1. a kind of fluid system based on CFD technologies, including CPU module, CPU module, flash memory module and SSD solid state hard disc moulds Block, the CPU module are connected with CPU module, flash memory module respectively, and the SSD solid state hard discs module is connected with flash memory module, also Including signal input part and signal output part, the signal input part and signal output part be connected with flash memory module.
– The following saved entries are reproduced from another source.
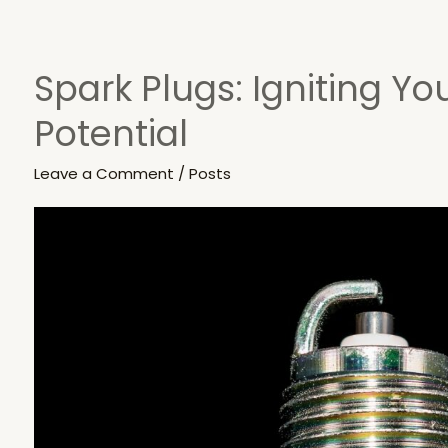
Spark Plugs: Igniting Yo
Spark
Plugs:
Potential
Igniting
Your
Leave a Comment
/
Posts
Engine’s
Potential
2. a kind of fluid design method based on CFD technologies, comprises the steps：

Step 1：Initiation parameter and distribution CPU and GPU memory headrooms；According to the particle density ρ in application scenarios, particle viscosity The reynolds number Re of ν and selection is initialized and is distributed CPU and GPU memory headrooms to parameter；Initiation parameter includes space speed Particle rapidity u=0.1, characteristic linearity L=1 in degree distributed model, parameter alpha 0=2 slack time, particle density distribution function f ={ fi=0 } i=0 ..., q-1, q are the direction numbers and equilibrium distribution function feq=of space velocity distributed model { fieq } i=0 ..., q-1 ,]]>Fieq=ρ ω i Π j=1d (2-1+uj2) (2uj+1+3uj21-uj) vi jv ,]]>Its In, d is space dimensionality, and uj=0 is the initial velocity value of jth dimension, and ω i are that Gauss-Hermiter integrates flexible strategy, 0<ωi<1, The value from 0 ,+1 or -1；With space velocity distributed model medium velocity array, Density Distribution array and balance density-of-states distribution Used as direction number, array type definition is floating type to the corresponding direction dimension size of array, and add up all direction numbers, with what is added up Direction number is multiplied by byte length distribution CPU and the GPU memory headrooms that the byte length of floating type array is obtained, i.e., to CPU and GPU The memory headroom size of distribution is the same；

Step 3：Distribution shared drive Shared memory spaces；It is big according to the distribution CPU or GPU memory headroom described in step 1 It is little that shared drive Shared memory spaces are allocated；

Step 4：Three functions are realized using nVIDIA GPU programming language CUDA；1) H- α solvers function；The function is defined as Equipment end function, modifier are _ _ device___, will be called at equipment GPU ends, and are run on equipment, for adjustment and Calculate parameter alpha slack time；It is as follows using Taylor's One step development method computing formula：α=α *-F (α *) F ' (α *)]]>Wherein, F (α)=H (f+ α Δs)-H (f), α * be front once calculated α, α initial values be α 0, fi (x, t) be designated as fi, x and t difference table Show the iteration time that particle and the particle in space are located, fi (x, t) is grain of the particle under iteration time t in position x Sub- probit, F ' (α *) are that F (α *) carries out derivation to α *；2) propagate collision kernel function；The function is defined as equipment end function, Modifier is _ _ global__, will be called at host CPU end, runs on equipment GPU；3) BORDER PROCESSING kernel function；Should Function is defined as equipment end function, and modifier is _ _ global__, will be called at host CPU end, runs on equipment GPU； The modifier is the affiliated type for arranging function；

Step 5：According to the iterationses of the required precision and setting of setting, in each iterative process, invocation step 4 is real successively Three existing functions, calculate density function values fi and equilibrium state density function values until the difference of result of calculation twice in front and back Meet required precision or reach iterationses, iteration terminates；

Step 6：After iteration terminates, by 5 calculated density function values and equilibrium density the step of storage in GPU global memories Functional value is transferred to CPU internal memories, and discharges GPU memory headrooms；

Step 7：According to density function values and equilibrium density functional value, isoline of stream function is obtained using paraview softwares Figure, while discharging host memory space, completes parallel flow calculating.